NIGHT IN PARADISE (‘Nak-Won-Eui-Barm)
(director/writer:Park Hoon-jung; cinematographer: Kim Young-ho; editor: Jang Lae-won; music: Mowg; cast: Tae-goo Eom (Park Tae Gu), Jeon Yeo-been (Jae Yeon), Cha Seoung-won (Director Ma), Lee Ki-young (Kuto), Park Ho-san(Yang Do Soo), Dong-in Cho (Jin Sung), Ahn Se-bin (Ji Eun), Mun-shik Lee (Captain Park), Byung-ho Son (Chairman Doh); Runtime: 131; MPAA Rating: NR; producer: Park Hoon-jung; Goldmoon Film/Netflix; 2020-S. Korea-in Korean with English subtitles)
“A well-photographed and grim crime drama.”
Reviewed by Dennis Schwartz
A well-photographed and grim crime drama directed and written with force by South Korea’s Park Hoon-jung (“New World”/”I Saw the Devil, The Witch – Part 1″). Though too long, poorly edited and somewhat dull between gunfights and knife fights, overall even if pointless was entertaining as a grindhouse escapist film. The nihilistic drama, with no good-guy characters, points to an indifferent world where no one rules and society is manipulated by gangsters (police and gangsters are interchangeable). It’s also saddled by a justice system not working because of an uncaring population to check it. The troubled characters featured are mostly driven by the need to get even for their wrongs by settling a score the old-fashioned way–with a blood-letting. It also includes a romantic subplot between an older man and younger woman.

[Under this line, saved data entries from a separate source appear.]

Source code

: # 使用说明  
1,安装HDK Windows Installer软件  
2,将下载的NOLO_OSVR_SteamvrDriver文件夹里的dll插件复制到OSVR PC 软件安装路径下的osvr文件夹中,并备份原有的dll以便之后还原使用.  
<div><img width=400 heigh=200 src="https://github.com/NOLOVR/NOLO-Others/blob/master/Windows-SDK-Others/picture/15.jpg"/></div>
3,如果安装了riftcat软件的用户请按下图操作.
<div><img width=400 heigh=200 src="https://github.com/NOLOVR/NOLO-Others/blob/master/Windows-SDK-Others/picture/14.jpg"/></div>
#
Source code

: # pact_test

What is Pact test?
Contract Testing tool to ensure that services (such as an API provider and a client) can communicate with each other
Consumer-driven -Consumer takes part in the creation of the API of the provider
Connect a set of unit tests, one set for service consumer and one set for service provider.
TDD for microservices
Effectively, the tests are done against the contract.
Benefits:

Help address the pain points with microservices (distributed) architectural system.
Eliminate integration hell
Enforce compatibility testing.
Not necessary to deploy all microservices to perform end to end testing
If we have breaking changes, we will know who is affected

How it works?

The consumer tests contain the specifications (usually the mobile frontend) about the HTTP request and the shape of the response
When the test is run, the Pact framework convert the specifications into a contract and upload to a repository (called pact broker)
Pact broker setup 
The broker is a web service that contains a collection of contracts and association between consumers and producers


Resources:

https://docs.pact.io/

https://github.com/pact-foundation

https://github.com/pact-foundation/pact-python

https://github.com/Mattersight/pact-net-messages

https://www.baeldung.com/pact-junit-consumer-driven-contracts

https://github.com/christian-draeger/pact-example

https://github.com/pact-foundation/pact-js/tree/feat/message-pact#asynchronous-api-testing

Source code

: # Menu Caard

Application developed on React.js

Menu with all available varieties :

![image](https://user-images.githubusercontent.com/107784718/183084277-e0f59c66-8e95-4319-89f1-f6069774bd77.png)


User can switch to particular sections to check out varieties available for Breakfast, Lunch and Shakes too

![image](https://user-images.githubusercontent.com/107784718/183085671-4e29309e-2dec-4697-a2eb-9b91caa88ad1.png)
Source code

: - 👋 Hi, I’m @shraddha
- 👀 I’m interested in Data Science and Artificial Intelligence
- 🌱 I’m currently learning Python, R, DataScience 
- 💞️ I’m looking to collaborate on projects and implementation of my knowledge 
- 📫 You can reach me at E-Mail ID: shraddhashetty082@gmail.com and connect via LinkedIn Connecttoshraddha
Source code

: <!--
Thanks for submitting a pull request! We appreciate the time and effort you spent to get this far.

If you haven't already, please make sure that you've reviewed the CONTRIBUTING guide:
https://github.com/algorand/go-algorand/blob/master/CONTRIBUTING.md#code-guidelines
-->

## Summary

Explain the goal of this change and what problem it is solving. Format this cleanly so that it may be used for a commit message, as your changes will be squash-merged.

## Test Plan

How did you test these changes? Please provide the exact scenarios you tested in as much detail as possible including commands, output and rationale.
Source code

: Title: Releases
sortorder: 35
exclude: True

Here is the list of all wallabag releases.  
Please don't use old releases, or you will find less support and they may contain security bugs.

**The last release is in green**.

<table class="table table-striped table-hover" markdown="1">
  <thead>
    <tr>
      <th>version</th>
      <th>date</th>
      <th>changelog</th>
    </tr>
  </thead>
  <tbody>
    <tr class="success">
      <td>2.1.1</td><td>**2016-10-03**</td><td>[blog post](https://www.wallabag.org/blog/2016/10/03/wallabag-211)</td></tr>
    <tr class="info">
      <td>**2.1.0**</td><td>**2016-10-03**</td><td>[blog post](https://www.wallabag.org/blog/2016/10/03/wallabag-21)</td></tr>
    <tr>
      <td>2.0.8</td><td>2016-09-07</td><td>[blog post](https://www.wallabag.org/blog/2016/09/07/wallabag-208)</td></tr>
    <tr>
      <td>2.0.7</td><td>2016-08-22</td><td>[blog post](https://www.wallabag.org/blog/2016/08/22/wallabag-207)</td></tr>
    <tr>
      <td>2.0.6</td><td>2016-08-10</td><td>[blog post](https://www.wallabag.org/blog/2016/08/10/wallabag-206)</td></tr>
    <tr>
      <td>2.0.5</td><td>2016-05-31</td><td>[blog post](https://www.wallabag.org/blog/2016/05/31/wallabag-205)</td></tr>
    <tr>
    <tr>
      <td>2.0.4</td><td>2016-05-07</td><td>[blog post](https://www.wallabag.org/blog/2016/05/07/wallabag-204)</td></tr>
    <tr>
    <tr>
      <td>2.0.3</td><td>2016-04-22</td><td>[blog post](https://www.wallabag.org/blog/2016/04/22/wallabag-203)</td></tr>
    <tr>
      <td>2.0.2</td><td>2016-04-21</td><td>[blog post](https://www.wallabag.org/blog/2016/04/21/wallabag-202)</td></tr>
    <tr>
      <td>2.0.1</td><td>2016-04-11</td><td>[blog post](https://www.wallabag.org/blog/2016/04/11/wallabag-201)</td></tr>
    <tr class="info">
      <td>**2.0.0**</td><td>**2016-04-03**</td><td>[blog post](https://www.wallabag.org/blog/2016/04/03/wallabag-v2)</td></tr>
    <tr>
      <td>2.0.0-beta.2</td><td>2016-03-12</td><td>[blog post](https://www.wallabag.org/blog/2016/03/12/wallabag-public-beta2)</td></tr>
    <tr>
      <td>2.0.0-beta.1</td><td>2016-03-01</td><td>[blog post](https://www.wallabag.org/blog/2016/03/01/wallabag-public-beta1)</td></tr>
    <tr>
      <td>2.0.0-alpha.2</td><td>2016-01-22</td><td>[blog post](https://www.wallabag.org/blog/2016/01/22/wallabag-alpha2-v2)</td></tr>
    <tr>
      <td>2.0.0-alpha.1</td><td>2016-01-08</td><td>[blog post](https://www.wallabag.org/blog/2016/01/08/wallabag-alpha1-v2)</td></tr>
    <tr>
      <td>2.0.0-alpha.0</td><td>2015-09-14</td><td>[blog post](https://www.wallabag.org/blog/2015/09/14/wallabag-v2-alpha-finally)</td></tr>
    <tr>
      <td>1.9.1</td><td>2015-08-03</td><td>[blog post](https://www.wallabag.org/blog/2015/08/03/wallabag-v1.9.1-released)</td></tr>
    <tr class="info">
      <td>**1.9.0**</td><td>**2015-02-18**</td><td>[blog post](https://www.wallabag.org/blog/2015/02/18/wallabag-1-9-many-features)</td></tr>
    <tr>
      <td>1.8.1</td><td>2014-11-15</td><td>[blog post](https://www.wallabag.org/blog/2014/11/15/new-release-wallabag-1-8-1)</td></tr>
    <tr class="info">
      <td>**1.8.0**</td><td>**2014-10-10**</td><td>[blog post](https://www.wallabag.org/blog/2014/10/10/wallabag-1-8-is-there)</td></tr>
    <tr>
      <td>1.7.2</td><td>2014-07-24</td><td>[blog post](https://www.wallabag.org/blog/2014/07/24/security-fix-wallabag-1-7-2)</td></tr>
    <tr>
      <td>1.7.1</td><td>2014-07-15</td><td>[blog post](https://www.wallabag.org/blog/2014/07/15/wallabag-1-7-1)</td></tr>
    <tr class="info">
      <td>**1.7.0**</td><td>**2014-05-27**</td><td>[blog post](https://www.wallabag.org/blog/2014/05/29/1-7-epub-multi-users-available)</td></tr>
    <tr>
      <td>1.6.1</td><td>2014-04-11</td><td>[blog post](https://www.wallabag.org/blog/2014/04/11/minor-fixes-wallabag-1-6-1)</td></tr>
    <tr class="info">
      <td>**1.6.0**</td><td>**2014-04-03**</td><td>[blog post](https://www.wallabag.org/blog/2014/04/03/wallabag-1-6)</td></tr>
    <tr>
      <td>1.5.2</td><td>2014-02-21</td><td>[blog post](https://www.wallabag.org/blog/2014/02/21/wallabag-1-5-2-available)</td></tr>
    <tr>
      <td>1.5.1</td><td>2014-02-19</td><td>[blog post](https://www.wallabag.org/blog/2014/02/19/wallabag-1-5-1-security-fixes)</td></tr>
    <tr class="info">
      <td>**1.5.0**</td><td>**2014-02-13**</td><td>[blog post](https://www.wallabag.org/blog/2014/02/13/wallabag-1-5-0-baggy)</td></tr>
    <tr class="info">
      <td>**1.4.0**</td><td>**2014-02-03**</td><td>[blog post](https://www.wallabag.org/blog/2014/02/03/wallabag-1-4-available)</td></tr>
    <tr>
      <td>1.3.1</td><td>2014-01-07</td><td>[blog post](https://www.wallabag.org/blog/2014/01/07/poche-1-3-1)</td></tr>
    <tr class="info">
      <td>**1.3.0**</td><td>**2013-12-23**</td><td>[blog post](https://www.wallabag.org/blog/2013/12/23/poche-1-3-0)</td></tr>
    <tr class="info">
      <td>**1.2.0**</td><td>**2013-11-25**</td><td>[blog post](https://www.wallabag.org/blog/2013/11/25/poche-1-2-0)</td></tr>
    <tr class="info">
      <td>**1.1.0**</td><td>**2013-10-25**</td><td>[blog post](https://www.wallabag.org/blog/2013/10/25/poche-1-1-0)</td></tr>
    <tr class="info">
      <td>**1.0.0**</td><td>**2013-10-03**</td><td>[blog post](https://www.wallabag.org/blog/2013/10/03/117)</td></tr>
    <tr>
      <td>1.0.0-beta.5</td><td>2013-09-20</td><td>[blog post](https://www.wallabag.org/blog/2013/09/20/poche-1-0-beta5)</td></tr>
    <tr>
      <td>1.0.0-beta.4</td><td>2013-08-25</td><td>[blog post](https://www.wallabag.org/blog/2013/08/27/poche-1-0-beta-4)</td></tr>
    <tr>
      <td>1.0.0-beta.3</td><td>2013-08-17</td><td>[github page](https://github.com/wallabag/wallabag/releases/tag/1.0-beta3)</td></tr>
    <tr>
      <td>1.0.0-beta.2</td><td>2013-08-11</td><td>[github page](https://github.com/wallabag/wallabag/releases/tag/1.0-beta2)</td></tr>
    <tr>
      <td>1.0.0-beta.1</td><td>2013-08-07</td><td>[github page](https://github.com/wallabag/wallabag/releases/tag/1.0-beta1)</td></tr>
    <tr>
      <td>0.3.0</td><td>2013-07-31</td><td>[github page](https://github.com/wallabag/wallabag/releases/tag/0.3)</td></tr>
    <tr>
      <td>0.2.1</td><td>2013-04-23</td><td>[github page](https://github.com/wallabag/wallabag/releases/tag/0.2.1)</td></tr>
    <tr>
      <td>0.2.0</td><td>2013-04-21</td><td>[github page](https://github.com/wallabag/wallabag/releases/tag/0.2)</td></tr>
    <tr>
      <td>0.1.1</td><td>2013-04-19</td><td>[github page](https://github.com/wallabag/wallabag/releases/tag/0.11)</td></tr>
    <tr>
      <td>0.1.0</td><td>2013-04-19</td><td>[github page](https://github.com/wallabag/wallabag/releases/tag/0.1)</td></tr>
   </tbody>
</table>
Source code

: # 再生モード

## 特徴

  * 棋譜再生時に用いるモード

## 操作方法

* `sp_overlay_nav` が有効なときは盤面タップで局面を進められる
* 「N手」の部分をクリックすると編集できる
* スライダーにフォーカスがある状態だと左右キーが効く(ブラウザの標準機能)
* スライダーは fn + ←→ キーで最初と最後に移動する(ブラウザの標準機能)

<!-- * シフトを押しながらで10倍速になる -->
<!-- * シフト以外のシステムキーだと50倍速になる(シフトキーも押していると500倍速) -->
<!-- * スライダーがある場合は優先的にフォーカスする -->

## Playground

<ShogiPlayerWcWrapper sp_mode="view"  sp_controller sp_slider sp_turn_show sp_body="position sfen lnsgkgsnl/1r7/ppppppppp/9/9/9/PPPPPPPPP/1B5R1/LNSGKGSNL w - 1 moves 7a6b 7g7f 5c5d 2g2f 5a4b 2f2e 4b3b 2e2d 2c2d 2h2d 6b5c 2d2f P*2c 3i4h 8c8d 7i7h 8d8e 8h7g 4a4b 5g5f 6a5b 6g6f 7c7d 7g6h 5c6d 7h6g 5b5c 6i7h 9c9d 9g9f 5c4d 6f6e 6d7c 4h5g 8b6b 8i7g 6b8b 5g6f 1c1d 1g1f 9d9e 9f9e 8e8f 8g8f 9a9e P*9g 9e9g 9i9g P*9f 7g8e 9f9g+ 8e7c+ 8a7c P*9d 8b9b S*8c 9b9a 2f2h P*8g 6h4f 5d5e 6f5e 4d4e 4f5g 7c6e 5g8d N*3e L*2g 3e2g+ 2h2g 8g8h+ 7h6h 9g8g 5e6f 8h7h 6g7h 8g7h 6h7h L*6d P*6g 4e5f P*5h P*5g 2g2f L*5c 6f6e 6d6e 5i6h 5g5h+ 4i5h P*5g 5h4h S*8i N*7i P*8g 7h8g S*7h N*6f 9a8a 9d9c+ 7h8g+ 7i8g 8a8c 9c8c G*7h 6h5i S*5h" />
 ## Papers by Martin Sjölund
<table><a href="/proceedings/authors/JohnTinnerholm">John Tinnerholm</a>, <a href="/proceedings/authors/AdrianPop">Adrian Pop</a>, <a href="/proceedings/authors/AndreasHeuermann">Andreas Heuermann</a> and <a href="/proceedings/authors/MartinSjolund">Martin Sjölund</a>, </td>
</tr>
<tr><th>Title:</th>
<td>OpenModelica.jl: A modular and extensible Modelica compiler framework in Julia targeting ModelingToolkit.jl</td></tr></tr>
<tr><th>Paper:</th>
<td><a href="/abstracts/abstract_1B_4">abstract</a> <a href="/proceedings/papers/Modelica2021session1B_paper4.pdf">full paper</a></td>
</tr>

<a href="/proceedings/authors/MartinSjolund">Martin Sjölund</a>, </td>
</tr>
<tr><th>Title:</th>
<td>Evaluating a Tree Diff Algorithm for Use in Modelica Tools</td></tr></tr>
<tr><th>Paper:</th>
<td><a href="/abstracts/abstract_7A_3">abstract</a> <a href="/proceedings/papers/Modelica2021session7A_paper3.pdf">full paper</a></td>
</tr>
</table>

A Seoul-based gang is run by the sly old man Yang Do Soo (Park Ho-San), where the goofy smiling Park Tae Gu (Tae-goo Eom) is a lieutenant in the gang. After Tae Gu’s terminally-ill half-sister (Dong-in Cho) and her child (Ahn Se-bin) are supposedly killed in an auto accident by the rival Bukseong gang, the caring Tae Gu kills those responsible, after getting Yang’s consent. Thereby the Bukseong gang goes after him, as directed by their ruthless new leader, Director Ma (Cha Seoung-won), a secret friend of the two-faced Yang. But, with Yang’s help, Tae makes his getaway by plane to the beautiful resort island of Jeju, during the off season, where he’s reluctantly driven by the ailing Jae-yeon (Jeon Yeo-been) to a hideout owned by her uncle–the gun-smuggler and former hit-man Kuto (Lee Gi-yeong).
The two unlikable lead characters, verbally berate each other, but relent when they find some things they have in common, such as enjoying the island’s exotic veggie-mulhoe. They also both find a taste for hopeless love and a belief they will soon die thereby nothing really matters.
The film is well-acted, the action sequences are brutal and stupendous, the wit is wry and darkly funny and the visuals are so good you can watch the film just for that alone and be sated. The film, so competently made, is as good as your taste is for such violent films with bleak narratives and ambiguous endings, where characters get carved up by knives, and its antihero ends up going to Russia. In this mobster tale, all the bad dudes are going around in circles unable to break away from their bad cycle.
I don’t mind if gangster films are dark, bloody and end on a bitter note, as long as I think they could be real. The film, with no real surprises, reminded me of Takeshi Kitano’s over-the-top yakuza dramas.